Eserde modernleşme ile Batılılaşma arasındaki farka da işaret edilmekte. Modernleşmenin, Batılılaşma teorilerine göre daha az rahatsız edici bir kavram olduğuna, ilkinde “teknoloji ve endüstri düzeyini yakalama hedefinin”, ikincisinde ise Batılılaşma adayı olanları/görülenleri kültürel olarak geri kabul etme imajının ön plana çıktığına dikkat çekilmekte. Batı’nın neresi olduğu konusunda Türkmen’in yaklaşımı şöyle: “Bugün kapitalist üretim ve tüketim süreçlerinin hakim olduğu tüm sistemlere Batı denmektedir. Bu nedenle artık Batı, çok daha geniş bir coğrafyadır.”
Türkmen; İslâm dünyasındaki gelenekçi tutumların iç, modernist tutumların ise dış hastalıklara tekabül ettiğini ve Müslümanların ıslah görevinin, günümüz kullanımıyla devrimci bir bilinç ve devrimci bir eylem olduğunu söylemekte.

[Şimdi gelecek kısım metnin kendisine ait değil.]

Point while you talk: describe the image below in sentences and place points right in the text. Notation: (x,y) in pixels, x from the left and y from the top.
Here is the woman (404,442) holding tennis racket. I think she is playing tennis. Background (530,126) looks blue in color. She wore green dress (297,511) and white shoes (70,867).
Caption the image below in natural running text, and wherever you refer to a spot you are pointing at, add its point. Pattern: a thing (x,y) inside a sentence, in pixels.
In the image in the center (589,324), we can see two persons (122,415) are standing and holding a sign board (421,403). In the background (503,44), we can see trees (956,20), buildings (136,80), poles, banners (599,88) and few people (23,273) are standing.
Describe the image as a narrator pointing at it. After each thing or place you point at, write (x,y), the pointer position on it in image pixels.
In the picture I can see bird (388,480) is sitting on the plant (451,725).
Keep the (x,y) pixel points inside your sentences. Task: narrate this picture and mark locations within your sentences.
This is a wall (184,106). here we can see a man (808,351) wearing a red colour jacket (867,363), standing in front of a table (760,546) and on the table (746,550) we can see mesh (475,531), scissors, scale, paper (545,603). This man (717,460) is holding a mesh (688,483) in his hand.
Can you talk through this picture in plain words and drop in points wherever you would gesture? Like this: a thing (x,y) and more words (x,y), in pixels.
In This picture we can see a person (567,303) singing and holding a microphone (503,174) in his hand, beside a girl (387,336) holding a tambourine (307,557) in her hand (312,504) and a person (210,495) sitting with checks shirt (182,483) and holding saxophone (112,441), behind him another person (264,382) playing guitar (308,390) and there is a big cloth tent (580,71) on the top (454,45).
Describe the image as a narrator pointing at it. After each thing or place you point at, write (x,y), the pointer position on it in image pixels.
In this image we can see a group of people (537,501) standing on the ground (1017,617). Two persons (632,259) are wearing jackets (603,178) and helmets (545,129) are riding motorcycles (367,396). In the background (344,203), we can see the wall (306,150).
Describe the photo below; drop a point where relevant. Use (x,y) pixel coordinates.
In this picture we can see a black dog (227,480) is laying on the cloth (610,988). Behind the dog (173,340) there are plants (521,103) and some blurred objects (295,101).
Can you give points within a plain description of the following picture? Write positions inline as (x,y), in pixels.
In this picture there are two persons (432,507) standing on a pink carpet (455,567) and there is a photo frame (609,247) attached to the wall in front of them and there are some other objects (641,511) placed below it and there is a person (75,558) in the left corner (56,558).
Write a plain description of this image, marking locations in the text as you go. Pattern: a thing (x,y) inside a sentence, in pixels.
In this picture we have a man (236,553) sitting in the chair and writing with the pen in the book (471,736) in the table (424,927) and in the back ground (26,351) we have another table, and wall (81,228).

Yani bir bakıma devrimciliği, ıslahatçılıkla eşitlemekte.
Yazarımız, İslâmcılık kavramını tanımlanırken, şu üç konunun dışarıda bırakılamayacağını vurgulamakta:
- Algılayış farklılıklarına rağmen İslâmi kimliğe aidiyetin önceliği.
- Müslümanlar adına ötekinin veya hasmın belirtilmesi.
- Kısa veya uzun vadede toplumsal inkılâba ve iktidara yönelme azmi.
Kitapta, İslâm’ı ve İslâmi kültürü bir alt şube halinde Batılı kurum ve oluşumlara eklemlemek isteyenlerle (İslâm’ı, ulusun/”milletin” bileşenlerinin bir öğesi durumuna düşürenlerle) birlikte mesai tutan veya paralelleşen İslâmcılık eleştirilerinin, güven verici olmadığı ifade edilmekte.
Türkmen, İslâm kültürünü üretilmiş olan zaaflardan arındırmaya çalışan her ıslah çabasını, İslâm’ı korumak adına, “din”e aykırılıkla suçlamayı, mümessillerine bir kulp takmayı “sığ, hakkaniyet ölçüsü gelişmemiş ve özeleştirisini yapmaktan aciz kişi ve çevrelerin” genelde spekülatif kurguları olarak görmekte. “Ancak İslâmcılığın tartışılmaz bir olgu olduğu da savunulmamalı.” diyen yazar, adil ve ölçülü bir İslâmcılık eleştirisini, daha sahih bir anlayışa ve istikamete imkân sağladığı sürece gayet faydalı bulmakta. Türkmen’in ifadesiyle, “çıkar amaçlı İslâmcılık” ile “din temelli İslâmcılık”ı aynı kategoride görme yanlışına düşmemek gerek.